Longer Term: The Lone Peaks have now covered around 500 miles and tackled the worst of the British winter. They’ve been immersed in bogs, taken up mountains, across coastal paths and suffered their fair share of tarmac. I’ve taken them to the USA for Zion 100 and all over the UK for various events this spring and I have to say that I absolutely love them, and here’s why…
- They’re comfortable – really comfortable! After several 12-20 hour runs my feet still felt fresh. This was really noticeable the following day when I’d normally be in pieces if I’d used the MT110s
- The wide toebox is as good as everyone says. It gives my feet plenty of room to move around.
- The grip is decent and while not particularly suited for seriously muddy conditions has coped admirably with typical UK trails.
- Even with the cushioning they’re still light enough. I’m still getting used to the chunkier sole and they have tripped me up on occasion with slapstick results
I’m not going to post “out-of-the-box” photos, you can find them all over the internet – so here’s a few photos and comments about how the shoes have held-up over the 500 miles I’ve put into them so far…
After the first run I did, (a marathon) I noticed some fraying on the heel cup. To be fair this normally happens on my MT110s and may be down to the way I run and how my feet move in my shoes? A thin coating of shoe-goo over the frayed areas seemed to protect it from further damage and it didn’t get any worse. I emailed Altra about this but didn’t get a reply which I was surprised about as their customer service has a good reputation.
The upper, while pretty ruggedly constructed has started to come apart around the toebox area. I first noticed the damage after around 100 miles and it’s starting to become quite noticeable now. The overall structure of the shoe isn’t compromised (yet) but I’m keeping an eye on it in and have to wonder how long it will be before a catastrophic rip happens!

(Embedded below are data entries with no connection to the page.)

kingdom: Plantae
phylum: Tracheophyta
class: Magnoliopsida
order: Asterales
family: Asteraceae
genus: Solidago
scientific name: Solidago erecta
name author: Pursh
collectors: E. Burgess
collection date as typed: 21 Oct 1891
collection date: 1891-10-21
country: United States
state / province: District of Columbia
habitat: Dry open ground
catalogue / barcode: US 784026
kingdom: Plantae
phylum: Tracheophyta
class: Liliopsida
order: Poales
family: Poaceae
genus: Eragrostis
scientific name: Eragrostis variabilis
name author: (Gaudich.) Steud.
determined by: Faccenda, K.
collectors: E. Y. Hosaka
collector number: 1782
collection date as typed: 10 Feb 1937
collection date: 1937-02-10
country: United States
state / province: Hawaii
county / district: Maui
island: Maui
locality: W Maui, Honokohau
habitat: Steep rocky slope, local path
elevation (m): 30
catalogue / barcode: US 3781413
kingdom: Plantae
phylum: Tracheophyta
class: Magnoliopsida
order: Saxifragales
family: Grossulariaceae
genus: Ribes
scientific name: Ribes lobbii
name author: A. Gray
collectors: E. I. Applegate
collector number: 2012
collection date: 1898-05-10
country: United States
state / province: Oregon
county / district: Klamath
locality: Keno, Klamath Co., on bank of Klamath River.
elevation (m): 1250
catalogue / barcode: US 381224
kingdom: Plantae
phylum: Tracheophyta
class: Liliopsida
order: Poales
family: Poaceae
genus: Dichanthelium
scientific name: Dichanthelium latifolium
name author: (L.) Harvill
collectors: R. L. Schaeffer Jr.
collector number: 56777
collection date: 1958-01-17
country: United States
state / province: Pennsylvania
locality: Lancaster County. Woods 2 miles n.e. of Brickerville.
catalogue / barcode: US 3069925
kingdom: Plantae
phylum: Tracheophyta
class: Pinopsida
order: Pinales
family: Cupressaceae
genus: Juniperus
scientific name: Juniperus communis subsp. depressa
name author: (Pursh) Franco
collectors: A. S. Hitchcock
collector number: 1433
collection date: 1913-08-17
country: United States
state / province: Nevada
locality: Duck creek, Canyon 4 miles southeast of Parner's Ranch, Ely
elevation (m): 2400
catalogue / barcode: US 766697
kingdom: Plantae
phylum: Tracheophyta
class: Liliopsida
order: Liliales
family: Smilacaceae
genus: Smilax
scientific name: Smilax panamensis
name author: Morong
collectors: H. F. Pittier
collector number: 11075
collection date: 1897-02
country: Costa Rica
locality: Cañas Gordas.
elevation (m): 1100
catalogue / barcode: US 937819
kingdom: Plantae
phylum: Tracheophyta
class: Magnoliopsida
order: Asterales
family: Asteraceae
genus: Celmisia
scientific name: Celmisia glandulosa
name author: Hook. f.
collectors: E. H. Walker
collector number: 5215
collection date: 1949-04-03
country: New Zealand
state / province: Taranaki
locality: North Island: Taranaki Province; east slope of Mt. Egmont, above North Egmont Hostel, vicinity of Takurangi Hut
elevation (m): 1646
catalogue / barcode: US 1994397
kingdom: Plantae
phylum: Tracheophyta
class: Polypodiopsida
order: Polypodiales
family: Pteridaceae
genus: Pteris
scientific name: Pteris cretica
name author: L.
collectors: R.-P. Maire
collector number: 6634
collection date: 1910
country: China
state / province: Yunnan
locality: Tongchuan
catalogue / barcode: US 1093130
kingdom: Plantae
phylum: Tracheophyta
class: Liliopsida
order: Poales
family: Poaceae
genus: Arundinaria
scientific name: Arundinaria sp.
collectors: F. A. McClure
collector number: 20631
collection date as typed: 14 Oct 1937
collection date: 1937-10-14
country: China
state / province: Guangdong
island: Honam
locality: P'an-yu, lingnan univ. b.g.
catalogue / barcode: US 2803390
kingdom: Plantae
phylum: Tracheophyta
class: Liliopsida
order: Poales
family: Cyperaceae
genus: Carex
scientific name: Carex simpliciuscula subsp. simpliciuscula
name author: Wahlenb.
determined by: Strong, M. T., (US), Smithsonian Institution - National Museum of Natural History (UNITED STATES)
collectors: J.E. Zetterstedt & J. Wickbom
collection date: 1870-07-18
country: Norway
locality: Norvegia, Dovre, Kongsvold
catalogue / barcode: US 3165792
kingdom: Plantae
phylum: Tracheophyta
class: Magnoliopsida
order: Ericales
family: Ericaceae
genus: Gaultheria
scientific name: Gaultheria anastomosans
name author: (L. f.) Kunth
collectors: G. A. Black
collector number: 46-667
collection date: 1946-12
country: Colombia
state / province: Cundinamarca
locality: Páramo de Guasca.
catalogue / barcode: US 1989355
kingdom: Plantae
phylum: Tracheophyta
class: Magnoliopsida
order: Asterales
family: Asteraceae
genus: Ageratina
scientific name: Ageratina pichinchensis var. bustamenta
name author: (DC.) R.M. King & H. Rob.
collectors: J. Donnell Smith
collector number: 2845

The outsole has held up well with the outer lugs having completely worn down which is probably down to my running style as the inner lugs are still not worn down to the white underneath. I’m not surprised by this as I’ve subjected the shoes to a lot of tarmac.
Here’s another photo of the outsole and a wear pattern which should confirm my running style!
Conclusion: I’ve bought a second pair which are sitting in their box waiting patiently and I don’t think there can be a better recommendation than that. I do have some concerns about the durability of the shoes – especially after hearing that they could last 1000+ miles, but maybe I’ve just subjected mine to some particularly nasty conditions?
You just don’t see these shoes in the UK – I really don’t think I’ve seen anyone else in them, and I’ve done a lot of races this year. In every UK event at least 2 or 3 people have asked me about them, (they are very noticeable) . Over in the USA, at the Zion 100, probably 30% of the people were in Altras – they seemed to be a lot more prevalent than Hokas. Certainly when I return to the USA for Tahoe 200 I shall be bringing a few pairs back with me – and I’m very interested in trying the Altra Olympus when it arrives in the UK shortly.
I’m not sponsored by Altra or any other organisation, these shoes were bought at UK RRP, £105 with my own money.